Academy of St. Martin in the Fields Chamber Ensemble Outreach at UTSA Recital Hall on October 17, 2022
On the rainy morning of October 17 at 9:30 am, 23 music students and several music lovers from the general public gathered for two student performances and instruction from four members of the Academy of Saint Martin in the Fields: Martin Burgess & Jennifer Godson (violins), Fiona Bonds (viola) and Will Schofield (cello). Among the audience members was Dr. Nicole Cherry, Assistant Professor of Violin and String Area Coordinator at UTSA, who helped to organize and lead the masterclass. The hour-long class took place in UTSA’s beautiful recital hall, which felt more intimate than usual, with on-stage seating for the eager, young audience.

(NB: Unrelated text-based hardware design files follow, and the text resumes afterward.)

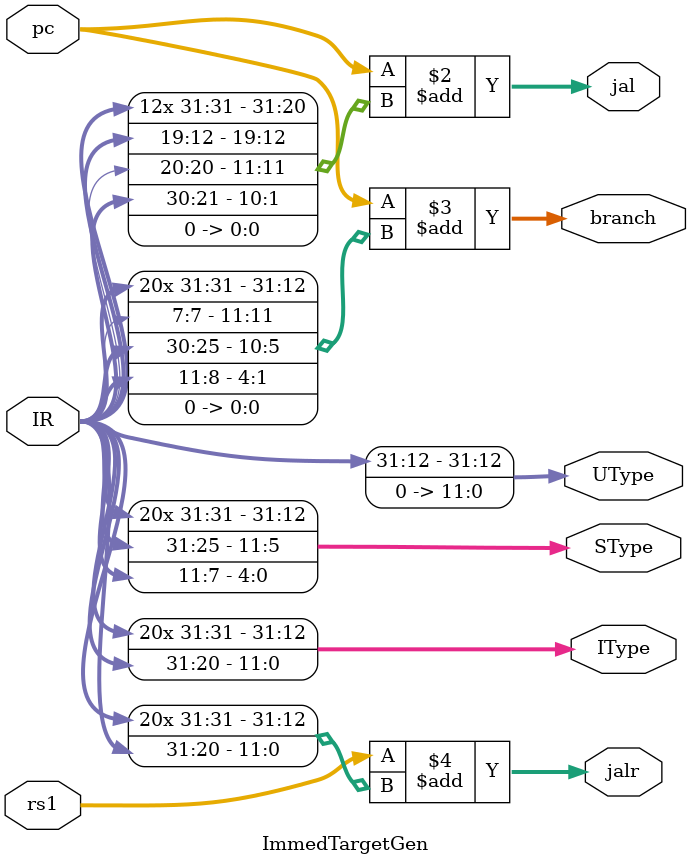
<source format=sv>
`timescale 1ns / 1ps


module ImmedTargetGen(
    input [31:7] IR,
    input [31:0] pc,
    input [31:0] rs1,
    output logic [31:0] UType,
    output logic [31:0] IType,
    output logic [31:0] SType,
    output logic [31:0] jalr,
    output logic [31:0] branch,
    output logic [31:0] jal
    );
    
    always_comb
    begin
    UType = {IR[31:12], 12'b0};
    IType = {{20{IR[31]}},IR[31:20]};
    SType = {{20{IR[31]}}, IR[31:25], IR[11:7]};
    jal = pc + {{12{IR[31]}}, IR[19:12], IR[20], IR[30:21],1'b0};
    branch = pc + {{20{IR[31]}},IR[7], IR[30:25], IR[11:8], 1'b0};
    jalr = rs1 + IType;
    end
    
endmodule

</source>
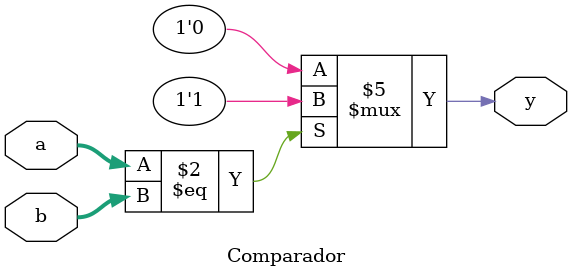
<source format=v>
`timescale 1ns / 1ps
module Comparador(a,b,y);
//-------------------------------------------Entradas-----------------------------------------//
	input [31:0] a;
	input [31:0] b;
//--------------------------------------------Salidas-----------------------------------------//
	output reg y;
//---------------------------------------------Wires------------------------------------------//
//-------------------------------------------Registros----------------------------------------//
//-----------------------------------------Inicializacion-------------------------------------//
	initial
		begin
			y = 0;
		end
//--------------------------------------Declaracion de Bloques--------------------------------//
//--------------------------------------------Logica------------------------------------------//
	always @(*)
		begin
			if (a == b)
				y <= 1;
			else
				y <= 0;
		end
endmodule

</source>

The class began with Andre Alvarado, a student of Allyson Dawkins, performing the first movement of Carl Philipp Stamitz’s op. 1, his Viola Concerto in D major. Dr. Jeong-Eun Lee, staff pianist at UTSA, accompanied him expertly. Fiona Bonds helped Andre to relax, sustain more through his phrasing, and illuminate the different characters, all of which served to spruce up a work that (even Bonds admitted) requires some tasteful enhancement from the performer. Martin Burgess guided Andre on different ways to use the bow, including playing closer to the bridge in order to achieve a different color to his tone. As Andre initially struggled to find confidence, both Bonds and Burgess reassured him that the intense pressure of a masterclass is an unusually uncomfortable situation unrepresentative of the “real world” of musical performance, but that thinking about the characters in the music and taking some good, deep breaths during the work’s opening would help to relax him.
All four of the Academy musicians… discuss proper balance in a quartet, the roles of each of the instruments, and the importance of following the dynamics more closely.
The second performance featured the first movement of the String Quartet no. 5 by Brazilian composer Heitor Villa-Lobos, performed by Richard Peralta & Jaymes Edwards (violins), Jakob Meza (viola), and Isaiah Valdez (cello). As pointed out by cellist Will Schofield, it is an unusual quartet with plenty of dissonances. All four of the Academy musicians chimed in for this portion to discuss proper balance in a quartet, the roles of each of the instruments, and the importance of following the dynamics more closely. In a passage marked piano (soft), the accompaniment laid by the cello and second violin creates a smoky, jazzy feel underneath a soaring melody from the first violin. The four Academy members helped the students achieve a soft, sultry color from the accompanying instruments, leading to a more captivating and vivid mood.
The masterclass capped off with a short Q&A, during which Bonds explained some unusual qualities about her particular viola, and Burgess (after being asked the grand question, “What are the most important things when playing chamber music?”) stressed preparation and active listening as significant keys for quality chamber playing. He also mentioned that listening to high-quality recordings and live performances can benefit one’s ears and sensibilities and not be afraid to take what one hears and apply it. He finished cheekily, “Great composers stole all the time, why shouldn’t you?”